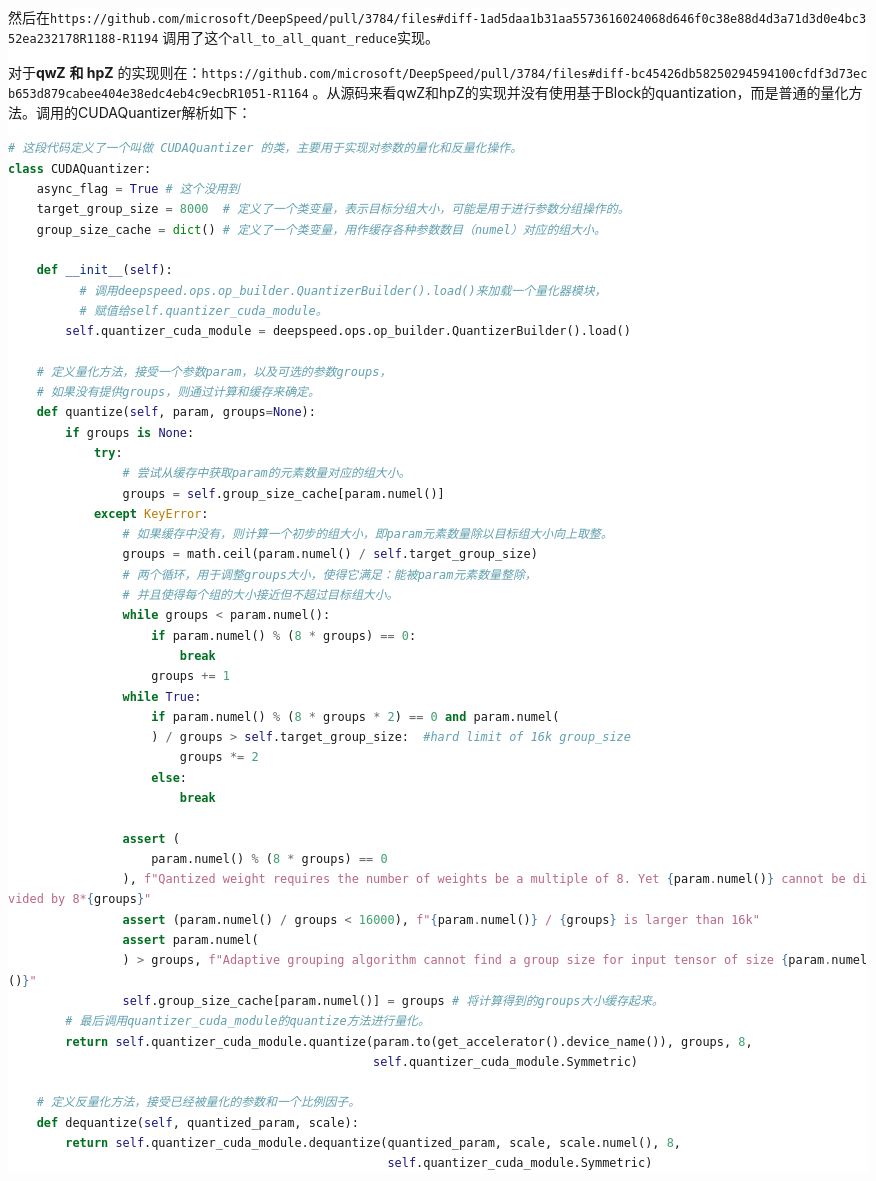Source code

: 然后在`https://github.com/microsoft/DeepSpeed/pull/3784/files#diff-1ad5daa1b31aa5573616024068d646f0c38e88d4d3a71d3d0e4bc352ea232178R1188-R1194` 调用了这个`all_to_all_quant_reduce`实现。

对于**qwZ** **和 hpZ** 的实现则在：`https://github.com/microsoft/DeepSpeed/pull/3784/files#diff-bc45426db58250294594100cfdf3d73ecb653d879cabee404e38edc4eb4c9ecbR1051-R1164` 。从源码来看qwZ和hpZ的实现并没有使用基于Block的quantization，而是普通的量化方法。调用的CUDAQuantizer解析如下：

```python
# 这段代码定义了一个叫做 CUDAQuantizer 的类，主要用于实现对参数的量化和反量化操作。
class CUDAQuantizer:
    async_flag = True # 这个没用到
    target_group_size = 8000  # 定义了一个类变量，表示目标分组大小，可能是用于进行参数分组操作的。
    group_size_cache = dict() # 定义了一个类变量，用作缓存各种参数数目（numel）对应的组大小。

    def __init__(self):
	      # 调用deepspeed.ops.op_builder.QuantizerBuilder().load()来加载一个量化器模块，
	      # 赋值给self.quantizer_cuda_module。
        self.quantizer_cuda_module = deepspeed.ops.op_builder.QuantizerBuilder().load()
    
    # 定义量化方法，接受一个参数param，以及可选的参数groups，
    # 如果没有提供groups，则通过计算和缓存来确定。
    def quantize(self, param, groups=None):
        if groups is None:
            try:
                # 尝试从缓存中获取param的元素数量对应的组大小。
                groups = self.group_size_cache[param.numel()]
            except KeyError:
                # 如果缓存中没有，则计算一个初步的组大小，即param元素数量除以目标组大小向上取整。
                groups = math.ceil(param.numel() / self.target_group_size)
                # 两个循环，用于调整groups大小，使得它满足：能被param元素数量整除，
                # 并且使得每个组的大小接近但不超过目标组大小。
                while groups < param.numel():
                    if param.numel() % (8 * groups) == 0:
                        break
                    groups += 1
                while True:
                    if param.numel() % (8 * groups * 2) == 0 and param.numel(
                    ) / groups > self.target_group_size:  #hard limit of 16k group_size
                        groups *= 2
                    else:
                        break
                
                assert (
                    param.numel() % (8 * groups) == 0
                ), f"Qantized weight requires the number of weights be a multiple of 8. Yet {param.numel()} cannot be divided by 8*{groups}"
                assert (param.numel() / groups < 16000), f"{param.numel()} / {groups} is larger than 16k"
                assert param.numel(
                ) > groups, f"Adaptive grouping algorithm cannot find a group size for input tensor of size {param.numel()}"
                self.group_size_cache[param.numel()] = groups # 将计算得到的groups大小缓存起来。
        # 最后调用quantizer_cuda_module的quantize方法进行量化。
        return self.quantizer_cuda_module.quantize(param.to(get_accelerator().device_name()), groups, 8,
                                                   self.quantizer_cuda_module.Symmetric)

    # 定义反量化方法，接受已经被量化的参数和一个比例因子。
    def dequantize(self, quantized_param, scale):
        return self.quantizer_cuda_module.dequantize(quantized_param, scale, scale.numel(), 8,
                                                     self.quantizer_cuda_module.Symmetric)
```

• • • • • • •

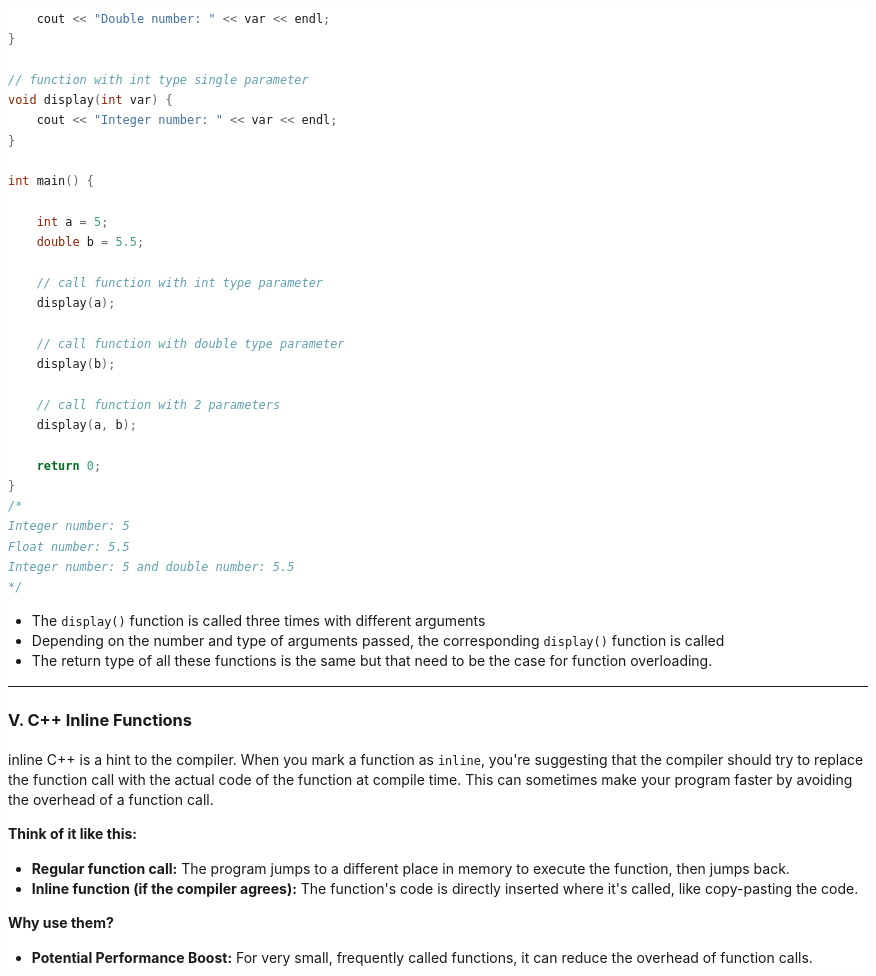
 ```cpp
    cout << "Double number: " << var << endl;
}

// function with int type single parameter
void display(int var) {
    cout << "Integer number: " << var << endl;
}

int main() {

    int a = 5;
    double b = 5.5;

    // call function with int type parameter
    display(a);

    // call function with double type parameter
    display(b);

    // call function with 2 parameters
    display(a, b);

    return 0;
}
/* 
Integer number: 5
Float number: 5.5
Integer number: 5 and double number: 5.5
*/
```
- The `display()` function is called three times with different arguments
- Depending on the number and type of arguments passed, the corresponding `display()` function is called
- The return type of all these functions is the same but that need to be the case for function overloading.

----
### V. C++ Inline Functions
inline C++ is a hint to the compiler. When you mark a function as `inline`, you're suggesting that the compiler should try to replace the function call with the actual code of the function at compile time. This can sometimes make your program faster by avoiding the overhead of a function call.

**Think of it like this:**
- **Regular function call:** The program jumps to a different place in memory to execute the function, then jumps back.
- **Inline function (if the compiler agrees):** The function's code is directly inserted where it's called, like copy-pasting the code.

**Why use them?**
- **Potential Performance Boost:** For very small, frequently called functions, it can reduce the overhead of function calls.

• • • • • • •

Pull out all lines from the entries above in which the word "while" appears.

                while groups < param.numel():
                while True:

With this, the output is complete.